Cruise, well, is still Tom Cruise, and as one critic said, "the man will never win an Oscar". Yes, Cruise is getting better at being Cruise. And so he will always be a star, not an actor.
This 41-year-old star has played a variety of parts in his two-decades-plus career: "Born on the Fourth of July", "Top Gun", "Mission Impossible", "Eyes Wide Shut" (with his then wife, Nicole Kidman) and "Vanilla Sky".
What is remarkable, though, about the star is his ability to stay clear of Hollywood controversies (except for a brief while during his divorce). He is a diplomat.

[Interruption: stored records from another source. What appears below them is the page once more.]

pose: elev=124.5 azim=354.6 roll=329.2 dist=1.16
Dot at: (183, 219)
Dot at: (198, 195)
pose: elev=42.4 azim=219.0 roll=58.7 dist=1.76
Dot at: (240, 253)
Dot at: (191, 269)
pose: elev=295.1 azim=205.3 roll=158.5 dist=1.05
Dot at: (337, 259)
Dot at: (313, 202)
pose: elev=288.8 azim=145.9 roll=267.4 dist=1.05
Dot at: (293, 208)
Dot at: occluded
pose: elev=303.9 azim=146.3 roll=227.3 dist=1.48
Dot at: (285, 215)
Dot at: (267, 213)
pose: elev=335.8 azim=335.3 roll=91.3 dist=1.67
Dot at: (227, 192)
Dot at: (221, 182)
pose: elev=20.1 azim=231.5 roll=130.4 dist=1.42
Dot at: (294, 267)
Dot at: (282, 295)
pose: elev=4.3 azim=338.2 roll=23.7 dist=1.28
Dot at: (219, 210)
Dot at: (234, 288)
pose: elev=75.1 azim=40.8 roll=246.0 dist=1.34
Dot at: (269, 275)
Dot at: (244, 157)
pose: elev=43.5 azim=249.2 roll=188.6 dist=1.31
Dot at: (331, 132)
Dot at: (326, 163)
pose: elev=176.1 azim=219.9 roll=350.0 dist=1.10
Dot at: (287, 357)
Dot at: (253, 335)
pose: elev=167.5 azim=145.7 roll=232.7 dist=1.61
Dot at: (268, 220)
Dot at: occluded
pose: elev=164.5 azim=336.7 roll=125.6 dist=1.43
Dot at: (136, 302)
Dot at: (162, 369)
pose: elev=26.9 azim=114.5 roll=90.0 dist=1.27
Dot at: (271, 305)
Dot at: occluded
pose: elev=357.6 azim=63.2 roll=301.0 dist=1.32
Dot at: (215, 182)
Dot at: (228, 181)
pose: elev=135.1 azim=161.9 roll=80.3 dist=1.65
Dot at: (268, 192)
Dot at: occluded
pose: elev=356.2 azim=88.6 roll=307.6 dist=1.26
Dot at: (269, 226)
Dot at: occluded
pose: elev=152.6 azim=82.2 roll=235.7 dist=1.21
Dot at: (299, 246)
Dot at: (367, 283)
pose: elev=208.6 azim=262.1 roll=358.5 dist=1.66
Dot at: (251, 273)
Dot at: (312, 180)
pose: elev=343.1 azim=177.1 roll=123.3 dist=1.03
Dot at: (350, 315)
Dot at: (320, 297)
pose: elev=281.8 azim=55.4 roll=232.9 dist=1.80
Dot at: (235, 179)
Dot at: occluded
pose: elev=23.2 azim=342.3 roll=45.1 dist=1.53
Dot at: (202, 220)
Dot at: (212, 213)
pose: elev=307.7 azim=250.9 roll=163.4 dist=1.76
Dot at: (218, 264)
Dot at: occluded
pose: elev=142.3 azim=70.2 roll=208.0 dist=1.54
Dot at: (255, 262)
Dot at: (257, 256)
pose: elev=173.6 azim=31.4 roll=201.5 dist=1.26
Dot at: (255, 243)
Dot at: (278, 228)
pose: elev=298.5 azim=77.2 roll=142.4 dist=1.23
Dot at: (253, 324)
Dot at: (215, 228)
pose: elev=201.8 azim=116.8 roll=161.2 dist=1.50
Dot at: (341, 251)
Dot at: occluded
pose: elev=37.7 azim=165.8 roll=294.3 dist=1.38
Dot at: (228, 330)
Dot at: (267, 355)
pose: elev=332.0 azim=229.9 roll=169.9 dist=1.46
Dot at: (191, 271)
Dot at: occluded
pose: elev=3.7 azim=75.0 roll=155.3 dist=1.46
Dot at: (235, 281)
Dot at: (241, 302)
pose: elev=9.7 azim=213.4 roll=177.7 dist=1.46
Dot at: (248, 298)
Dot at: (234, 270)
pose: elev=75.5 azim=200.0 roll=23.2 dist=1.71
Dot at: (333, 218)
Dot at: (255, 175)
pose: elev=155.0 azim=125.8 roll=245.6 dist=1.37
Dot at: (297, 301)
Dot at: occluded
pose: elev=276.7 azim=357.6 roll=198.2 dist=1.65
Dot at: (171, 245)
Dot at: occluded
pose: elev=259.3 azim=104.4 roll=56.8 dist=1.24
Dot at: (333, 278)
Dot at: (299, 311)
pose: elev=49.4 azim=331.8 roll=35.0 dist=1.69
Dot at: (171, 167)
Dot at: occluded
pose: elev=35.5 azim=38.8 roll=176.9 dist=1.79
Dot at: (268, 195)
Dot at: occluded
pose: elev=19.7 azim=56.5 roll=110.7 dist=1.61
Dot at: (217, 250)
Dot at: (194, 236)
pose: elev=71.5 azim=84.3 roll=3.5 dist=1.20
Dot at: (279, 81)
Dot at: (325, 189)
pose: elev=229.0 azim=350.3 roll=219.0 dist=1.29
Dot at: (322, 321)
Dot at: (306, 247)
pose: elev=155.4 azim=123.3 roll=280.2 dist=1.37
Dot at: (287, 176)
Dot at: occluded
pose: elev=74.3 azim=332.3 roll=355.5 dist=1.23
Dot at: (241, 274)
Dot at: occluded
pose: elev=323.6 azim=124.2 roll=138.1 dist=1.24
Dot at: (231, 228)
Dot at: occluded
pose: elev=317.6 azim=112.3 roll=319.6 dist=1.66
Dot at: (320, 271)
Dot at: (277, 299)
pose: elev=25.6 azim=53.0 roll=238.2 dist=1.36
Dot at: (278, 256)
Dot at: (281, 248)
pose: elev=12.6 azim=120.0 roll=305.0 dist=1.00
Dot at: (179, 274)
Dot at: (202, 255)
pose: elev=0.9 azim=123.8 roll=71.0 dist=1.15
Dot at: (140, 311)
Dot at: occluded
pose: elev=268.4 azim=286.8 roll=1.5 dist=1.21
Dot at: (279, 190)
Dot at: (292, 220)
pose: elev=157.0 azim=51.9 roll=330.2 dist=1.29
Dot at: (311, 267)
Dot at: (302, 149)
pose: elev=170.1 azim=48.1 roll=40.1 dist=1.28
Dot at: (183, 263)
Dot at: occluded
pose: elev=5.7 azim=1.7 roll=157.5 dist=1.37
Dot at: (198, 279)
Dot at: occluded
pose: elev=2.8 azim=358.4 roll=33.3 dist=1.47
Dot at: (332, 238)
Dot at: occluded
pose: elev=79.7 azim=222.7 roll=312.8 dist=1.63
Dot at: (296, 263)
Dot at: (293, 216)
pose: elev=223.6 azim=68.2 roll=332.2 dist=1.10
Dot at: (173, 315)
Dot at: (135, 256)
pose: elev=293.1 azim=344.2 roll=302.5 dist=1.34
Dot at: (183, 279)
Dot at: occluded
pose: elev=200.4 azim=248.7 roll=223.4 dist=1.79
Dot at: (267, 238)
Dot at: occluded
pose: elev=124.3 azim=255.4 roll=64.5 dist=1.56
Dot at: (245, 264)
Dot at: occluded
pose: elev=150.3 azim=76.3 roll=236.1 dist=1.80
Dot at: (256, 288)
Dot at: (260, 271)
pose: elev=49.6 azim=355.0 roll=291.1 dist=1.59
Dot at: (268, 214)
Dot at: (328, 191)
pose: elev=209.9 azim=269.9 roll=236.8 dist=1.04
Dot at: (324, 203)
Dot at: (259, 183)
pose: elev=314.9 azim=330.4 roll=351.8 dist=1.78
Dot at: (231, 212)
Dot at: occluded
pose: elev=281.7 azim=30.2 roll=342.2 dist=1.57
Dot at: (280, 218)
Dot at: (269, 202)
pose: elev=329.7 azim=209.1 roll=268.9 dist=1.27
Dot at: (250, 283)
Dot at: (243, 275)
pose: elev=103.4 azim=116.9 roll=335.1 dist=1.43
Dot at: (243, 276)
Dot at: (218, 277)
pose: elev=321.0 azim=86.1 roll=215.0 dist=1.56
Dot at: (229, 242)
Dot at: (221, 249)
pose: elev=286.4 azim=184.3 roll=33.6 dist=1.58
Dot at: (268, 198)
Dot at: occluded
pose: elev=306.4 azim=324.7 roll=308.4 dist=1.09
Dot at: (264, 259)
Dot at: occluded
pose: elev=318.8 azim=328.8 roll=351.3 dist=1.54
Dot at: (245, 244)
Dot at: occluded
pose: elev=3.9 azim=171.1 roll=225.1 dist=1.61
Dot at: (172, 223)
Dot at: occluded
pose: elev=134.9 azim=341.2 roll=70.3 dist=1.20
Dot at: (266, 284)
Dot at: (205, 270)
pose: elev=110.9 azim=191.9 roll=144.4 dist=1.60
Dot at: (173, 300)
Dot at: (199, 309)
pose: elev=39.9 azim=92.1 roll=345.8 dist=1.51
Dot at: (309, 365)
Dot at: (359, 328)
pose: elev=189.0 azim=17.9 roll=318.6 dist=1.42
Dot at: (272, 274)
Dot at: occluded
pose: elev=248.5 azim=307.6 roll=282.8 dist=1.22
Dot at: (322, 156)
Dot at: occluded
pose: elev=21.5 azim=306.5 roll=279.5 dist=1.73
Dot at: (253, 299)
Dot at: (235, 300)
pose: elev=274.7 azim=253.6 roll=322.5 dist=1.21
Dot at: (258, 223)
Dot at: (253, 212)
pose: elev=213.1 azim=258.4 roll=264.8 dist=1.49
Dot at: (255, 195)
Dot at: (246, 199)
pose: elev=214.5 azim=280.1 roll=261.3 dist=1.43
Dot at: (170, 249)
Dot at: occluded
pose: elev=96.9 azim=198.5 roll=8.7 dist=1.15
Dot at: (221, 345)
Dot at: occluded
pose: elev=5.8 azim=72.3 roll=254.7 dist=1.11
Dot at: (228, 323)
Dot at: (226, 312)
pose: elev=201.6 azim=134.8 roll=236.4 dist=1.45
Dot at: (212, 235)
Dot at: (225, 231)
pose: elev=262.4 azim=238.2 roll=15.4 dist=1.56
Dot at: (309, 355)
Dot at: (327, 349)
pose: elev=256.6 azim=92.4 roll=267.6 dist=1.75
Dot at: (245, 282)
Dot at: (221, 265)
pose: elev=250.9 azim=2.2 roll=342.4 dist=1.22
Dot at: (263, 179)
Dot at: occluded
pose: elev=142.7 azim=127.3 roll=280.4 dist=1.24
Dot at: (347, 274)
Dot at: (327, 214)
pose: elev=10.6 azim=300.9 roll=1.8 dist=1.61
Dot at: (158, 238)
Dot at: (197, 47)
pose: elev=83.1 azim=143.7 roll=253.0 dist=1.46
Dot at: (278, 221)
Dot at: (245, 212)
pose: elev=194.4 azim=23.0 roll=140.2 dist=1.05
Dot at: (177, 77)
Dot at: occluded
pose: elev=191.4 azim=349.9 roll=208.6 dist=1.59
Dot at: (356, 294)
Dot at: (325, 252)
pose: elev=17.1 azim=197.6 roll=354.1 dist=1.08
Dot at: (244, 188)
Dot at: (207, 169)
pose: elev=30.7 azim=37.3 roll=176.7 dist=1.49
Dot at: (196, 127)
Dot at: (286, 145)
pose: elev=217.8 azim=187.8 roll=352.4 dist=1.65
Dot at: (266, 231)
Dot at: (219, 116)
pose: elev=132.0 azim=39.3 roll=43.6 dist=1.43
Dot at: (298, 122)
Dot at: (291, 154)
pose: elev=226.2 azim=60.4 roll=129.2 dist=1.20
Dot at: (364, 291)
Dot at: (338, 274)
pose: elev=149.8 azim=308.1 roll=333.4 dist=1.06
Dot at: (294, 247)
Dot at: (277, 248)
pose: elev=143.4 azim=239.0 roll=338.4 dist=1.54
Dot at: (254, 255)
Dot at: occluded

Zwick said that Cruise was extraordinarily disciplined during the shoot. "Tom makes the set very easy, and at the same time I've never seen an actor as disciplined or as dedicated. Working with him was exactly as had been advertised to me by other directors who had worked with him: Cameron Crowe ("Jerry Maguire") and Sidney Pollack ("The Firm"). Tom was the first one on the set and the last to leave every day, which is unheard of. It wasn't only learning Japanese and the Eastern culture, but the spiritual and physical discipline he put himself through was incredible. And he did all his own stunts."
One also remembers reading in newspapers about his kind gesture at helping a New Zealand family, which was stranded on a lonely highway. Cruise got their car started.
But, all this may not help Cruise win the Academy Award. For, whatever be his image in Hollywood, it is Watanabe who steals the acting honours in "The Last Samurai". The picture is worth the time and money for this man's portrayal of a lost culture.